Réglementation des Cryptomonnaies par l’Autorité Bancaire Européenne
L’Autorité bancaire européenne (ABE) a finalisé des règles exigeant que les banques détiennent un capital significativement plus élevé pour les cryptomonnaies dites « non adossées », telles que le Bitcoin et l’Ether. Dans son projet final de normes techniques réglementaires publié mardi, l’ABE a déclaré que ces règles visent à « aborder les aspects de mise en œuvre et garantir l’harmonisation des exigences de capital sur les expositions aux crypto-actifs par les institutions à travers l’UE. » Ce cadre s’applique aux banques basées dans l’Union européenne qui détiennent des actifs crypto dans leurs bilans.
Poids de Risque des Actifs Numériques
Selon la documentation accompagnante, les actifs numériques du groupe 2 (a et b) sont soumis à un poids de risque « général de 1 250 % ». Le groupe 2b fait référence aux « autres » actifs crypto, y compris ceux non adossés comme le Bitcoin. Le groupe 2a concerne une sous-catégorie de ces actifs qui répondent aux critères de couverture et de compensation de la Banque des règlements internationaux. Le groupe 1b, quant à lui, fait référence aux tokens liés à des actifs traditionnels, soumis à un poids de risque de 250 %.
Ces poids de risque ont été introduits dans le cadre du Règlement sur les exigences de capital (CRR III) et entreront en vigueur en juillet 2024. L’ABE finalise des règles strictes sur les crypto-actifs. Le dernier projet de l’ABE ajoute les éléments techniques nécessaires pour calculer et agréger les expositions crypto, tels que la modélisation du risque de crédit, du risque de marché et du risque de contrepartie. Il introduit également une séparation stricte entre les actifs, ce qui signifie que le Bitcoin et l’Ether ne peuvent pas être compensés l’un contre l’autre.
Processus d’Approbation et Impact sur les Banques
Une fois le projet final soumis à la Commission européenne, Bruxelles disposera de trois mois pour décider de l’approuver tel quel, avec des amendements, ou de le renvoyer pour réécriture. Après approbation, le projet deviendra un règlement délégué et sera transmis au Parlement européen et au Conseil, avec une fenêtre d’objection de trois mois pouvant être prolongée à six. Si ni le Parlement européen ni le Conseil ne s’opposent, le projet entrera en vigueur dans les 20 jours suivant sa publication au Journal officiel de l’UE.

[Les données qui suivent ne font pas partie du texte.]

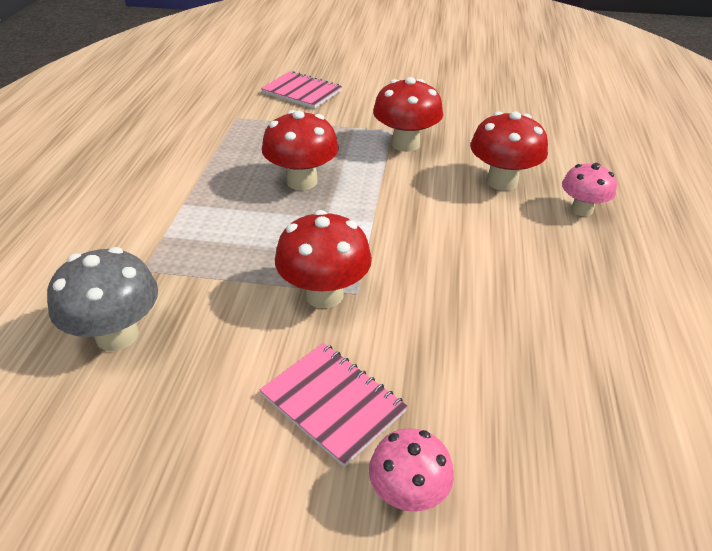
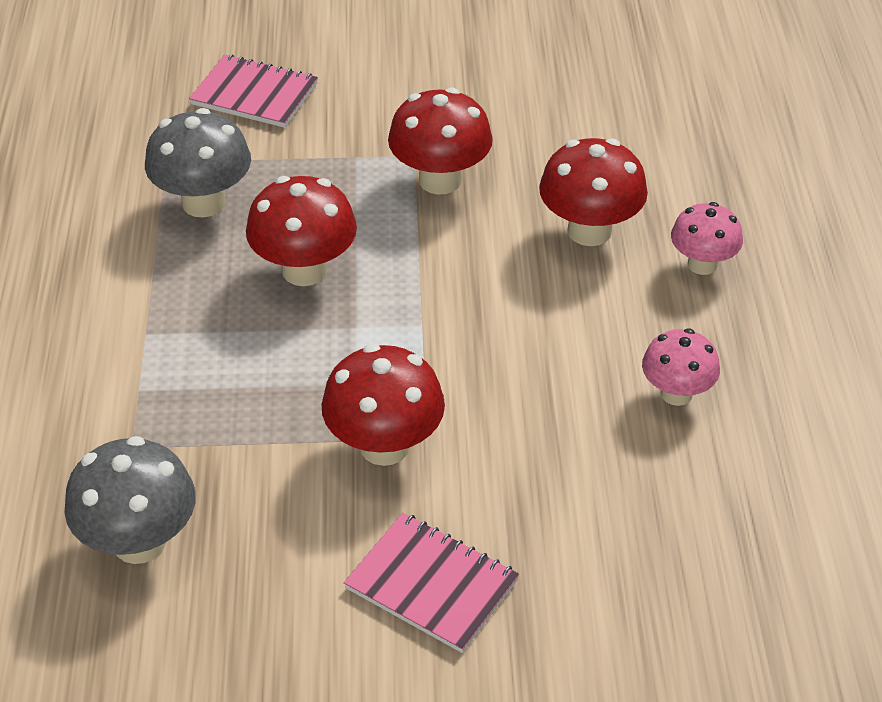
camera: 10 degrees left, 5 degrees up
(250, 139) = (203, 203): none -> grey mushroom
(408, 494) = (537, 669): pink mushroom -> pink mushroom (676, 393)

Ces règles devraient affecter directement les banques européennes qui détiennent déjà des crypto-actifs dans leurs bilans. Par exemple, la banque italienne Intesa Sanpaolo, qui a acheté pour 1 million d’euros de Bitcoin en janvier, devra détenir 12,5 millions d’euros de capital contre cette position selon le nouveau cadre. En revanche, la société fintech Revolut ne devrait pas être affectée par ce changement, car ses services crypto sont hors bilan et gérés par son entité non bancaire, Revolut Digital Assets Europe Ltd.
Contexte Mondial et Réactions
L’Europe nage à contre-courant. La position de l’ABE contraste fortement avec la tendance générale des régulateurs mondiaux qui s’orientent vers l’adoption des cryptomonnaies dans les cadres financiers existants. Fin mars, la Federal Deposit Insurance Corporation (FDIC) a déclaré dans une lettre que les institutions sous sa supervision, y compris les banques, peuvent désormais s’engager dans des activités liées aux cryptomonnaies sans approbation préalable. En avril, la Suisse a adopté des amendements à sa loi sur la DLT permettant aux banques de conserver des titres tokenisés et d’offrir des garanties pour les émetteurs de stablecoins dans un cadre juridique clair.
Des rapports récents suggèrent également que le président américain Donald Trump prévoit de signer un décret ordonnant aux régulateurs bancaires d’enquêter sur les allégations de dé-banking formulées par le secteur des cryptomonnaies et les conservateurs. Le secteur bancaire américain commence déjà à prendre note, JPMorgan Chase explorant apparemment des prêts garantis par des cryptomonnaies, signalant un potentiel changement dans la façon dont les banques américaines perçoivent les actifs crypto.
Les nouvelles règles de capital de l’UE pourraient limiter la participation des banques au marché croissant des actifs numériques, surtout alors que la finance décentralisée et la tokenisation continuent de s’étendre dans les services financiers traditionnels.